The authors present an excellent overview of the URANOS code in great detail. Given the continued use of CRNS this streamlined neutron transport code will be of great use to the community for evaluating and designing future experiments. The paper is well written and acceptable following some minor revisions. My only moderate comment is the need for more complex field data for validating the results (say irrigated row crops). These data would be greatly supported by URANOS model simulations to help untangle the complexity of this system. There have now been a number of papers developing this code (L600-620). Please see below for a few minor comments to address.

L58: Use of ontop is a bit awkward, please revise.

L126: is l the path length, please define here as well as sigma.

L252. "in a converter takes place". I don't follow this statement please revise.

L440. A space is needed between the words to start sentence.

L498: Replace "As far as" with "If".

L520: Figure 11 is discussed before figure 10. 

L522: Neutron paths not neutrons paths

L585: For more than 50 years ...

L604: fine tune.

L600-620: I think a table summarizing the various studies with URANOS would be easier to read and reference for the reader. Please consider changing. 

L627. I don't follow this sentence about the evaluation of cross sections. Think there may be a missing word somewhere?
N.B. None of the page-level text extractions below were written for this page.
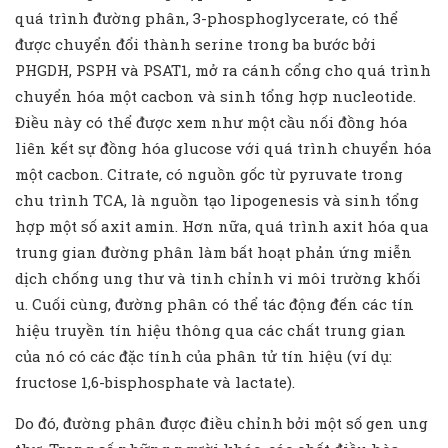
quá trình đường phân, 3-phosphoglycerate, có thể
được chuyển đổi thành serine trong ba bước bởi
PHGDH, PSPH và PSAT1, mở ra cánh cổng cho quá trình
chuyển hóa một cacbon và sinh tổng hợp nucleotide.
Điều này có thể được xem như một cầu nối đồng hóa
liên kết sự đồng hóa glucose với quá trình chuyển hóa
một cacbon. Citrate, có nguồn gốc từ pyruvate trong
chu trình TCA, là nguồn tạo lipogenesis và sinh tổng
hợp một số axit amin. Hơn nữa, quá trình axit hóa qua
trung gian đường phân làm bất hoạt phản ứng miễn
dịch chống ung thư và tinh chỉnh vi môi trường khối
u. Cuối cùng, đường phân có thể tác động đến các tín
hiệu truyền tín hiệu thông qua các chất trung gian
của nó có các đặc tính của phân tử tín hiệu (ví dụ:
fructose 1,6-bisphosphate và lactate).
Do đó, đường phân được điều chỉnh bởi một số gen ung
This is a well developed manuscript, demonstrating the applicability of a novel though well-tested code. The manuscript is well readable, inspirational and easy to access for environmental scientists although containting dense information on physical processes and modelling. I recommend publication in GMD with minor revisions urging the authors to expand on a few minor points (see below) and add a new section on limitations and outlook. This section will benefit the readers and inspire the next generation of researchers to build on this code, increase the user space and the capabilities of CRNS to deliver accurate environmental observations.

Please adress following questions (in the new section):

What is the run time on a standard architecture (e.g. interl Core i5, 8GB RAM, Windows or Unix)? 

Is the code parallelized for HPC applications?

What are the most expensive calculations and how to they scale from 2D to 3D for a "simple" geometric set up? 

Can the atmosphere and cosmic ray interactions be modelled using URANOS code?

What is needed and what is the uncertainty to expand the code to include uncertainty from the cosmic ray energy spectrum at the top of the atmosphere and further particles?

Given URANOS is applied to simulate each CRNS locations, what are the remaining major uncertainties constraining the accuracy of cosmic ray neutron sensor derived hydrogen content in the CRNS footprint? 

Line 132: It is unclear for the reader, how TRandom3 is programmed, language, and what a "modern architecture" is. Are the authors referring to HPC systems, GPU based HPCs or Laptops build in 2019? Please specify what you refer to as modern architecture ideally in the flops as measure for computational performance. 

Line 133: Please also mention possible other random number generators and are they available? If those are not relevant questions, then it seems the technical details are not needed and I recommend to simply state that "the TRandom3 random number generator is used" and remove the technical details on random number generation from the manuscript in this paragraph 2.2.

Line 208: Please clarify what "MT numbers" are. Random "Mersenne Twister" numbers would not define reaction types, I assume.

Line 215: What is ensemble statistics?

Line 219: Please state which relevant and non-relevant interactions you are referring and what are the "two different types"?

Line 222: Please clarify, how is it possible that myons are not contributing while myons are the major cosmic rays entering the atmosphere, and neutrons are only a product of myon inter-action?

Line 325: Please state recommended default setting for the source.

Line 332: Please state recommended default starting angle.